5) Ci sono sprechi relativi ai progetti di... Enrico Karl (?) Guevara. Ma quelli sono progetti europei! Che c'entra l'Italia? Sarà lo stesso in tutta Europa, no?

6) Ma di fondo c'è sempre la questione che non si parla dei numeri. La mia tesi è semplice: in Italia ricerca, cultura, istruzione ricevono meno finanziamenti che all'estero (siamo intorno alla 30esima posizione). La produttività invece è fra i 10 migliori paesi. Perché, se ci sono tutti 'sti sprechi e se i docenti italiani sono tutti fannulloni?? Non è forse più sensato ipotizzare che questi sprechi ci sono anche all'estero perché sono *intrinseci nel sistema ricerca*? E quindi ineliminabili. E quindi non ha senso insistere su quello ma ha più senso parlare di altro, tipo aumentare le risorse?

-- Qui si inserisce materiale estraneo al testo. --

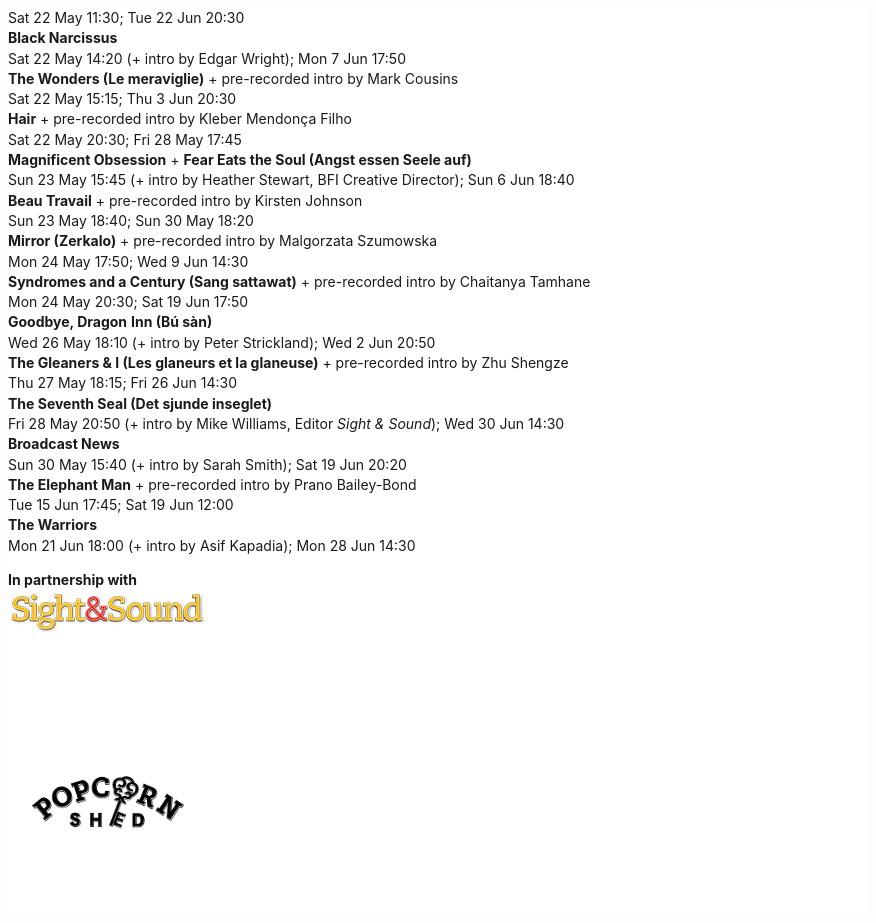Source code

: Sat 22 May 11:30; Tue 22 Jun 20:30<br>
**Black Narcissus**<br>
Sat 22 May 14:20 (+ intro by Edgar Wright); Mon 7 Jun 17:50<br>
**The Wonders (Le meraviglie)** + pre-recorded intro by Mark Cousins<br>
Sat 22 May 15:15; Thu 3 Jun 20:30<br>
**Hair** + pre-recorded intro by Kleber Mendonça Filho<br>
Sat 22 May 20:30; Fri 28 May 17:45<br>
**Magnificent Obsession** + **Fear Eats the Soul (Angst essen Seele auf)**<br>
Sun 23 May 15:45 (+ intro by Heather Stewart, BFI Creative Director); Sun 6 Jun 18:40<br>
**Beau Travail** + pre-recorded intro by  Kirsten Johnson<br>
Sun 23 May 18:40; Sun 30 May 18:20<br>
**Mirror (Zerkalo)** + pre-recorded intro by Malgorzata Szumowska<br>
Mon 24 May 17:50; Wed 9 Jun 14:30<br>
**Syndromes and a Century (Sang sattawat)** + pre-recorded intro by Chaitanya Tamhane<br>
Mon 24 May 20:30; Sat 19 Jun 17:50<br>
**Goodbye, Dragon** **Inn (Bú sàn)**<br>
Wed 26 May 18:10 (+ intro by Peter Strickland); Wed 2 Jun 20:50<br>
**The Gleaners & I (Les glaneurs et la glaneuse)** + pre-recorded intro by Zhu Shengze<br>
Thu 27 May 18:15; Fri 26 Jun 14:30<br>
**The Seventh Seal (Det sjunde inseglet)**<br>
Fri 28 May 20:50 (+ intro by Mike Williams, Editor _Sight & Sound_); Wed 30 Jun 14:30<br>
**Broadcast News**<br>
Sun 30 May 15:40 (+ intro by Sarah Smith); Sat 19 Jun 20:20<br>
**The Elephant Man** + pre-recorded intro by  Prano Bailey-Bond<br>
Tue 15 Jun 17:45; Sat 19 Jun 12:00<br>
**The Warriors**<br>
Mon 21 Jun 18:00 (+ intro by Asif Kapadia); Mon 28 Jun 14:30<br>

**In partnership with**  
<img style="float: left;" src="/img/partner/sight-and-sound-01.png" alt="Sight & Sound" title="Sight & Sound"> 
<br><br><br><br><br><br><br><br>
<img align="left" style="float: left;" width="200" height="98" src="/img/partner/popcorn-shed-logo-01.png">
<br><br><br><br><br><br><br><br>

@Karl Guevara: Scusa se ti avevo chiamato Paolo, ti avevo scambiato per uno molto più matto di te.

@Karl Guevara: Ma tu perché mi chiami Stefano?

@Luca: io l'ho distratto, tu telefona alla neuro... :)

E infine, io continuo il thread perché Il Blog È Mio E Lo Dico Io Quando È La Fine...

P.S. Probabilmente si poteva rispondere anche in modo più sintetico, ma non ho avuto tempo di scrivere meno...

S.

Anonymous said...

Da un commento di Enrico: "E non può permettersi anni sabatici, orari elastici o fondi per computer, viaggi ed altro. "

l'operaio non si porta la catena di montaggio da casa: che le attrezzature siano un investimento dell'azienda è naturale ed ovvio per quasi tutte le aziende, tranne l'università.